Task goal. Write out the data word for word, taking care that no picture is carried over.

Data shown.
§

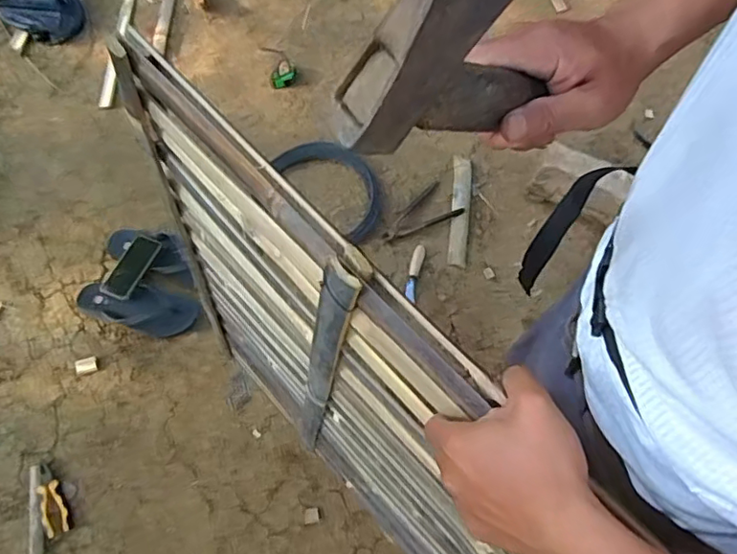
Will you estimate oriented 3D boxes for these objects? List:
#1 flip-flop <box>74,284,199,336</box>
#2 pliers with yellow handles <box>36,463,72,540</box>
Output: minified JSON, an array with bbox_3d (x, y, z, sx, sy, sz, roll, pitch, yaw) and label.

§

Solution to the exercise.
Will you estimate oriented 3D boxes for these objects? List:
#1 flip-flop <box>74,284,199,336</box>
#2 pliers with yellow handles <box>36,463,72,540</box>
Output: minified JSON, an array with bbox_3d (x, y, z, sx, sy, sz, roll, pitch, yaw) and label.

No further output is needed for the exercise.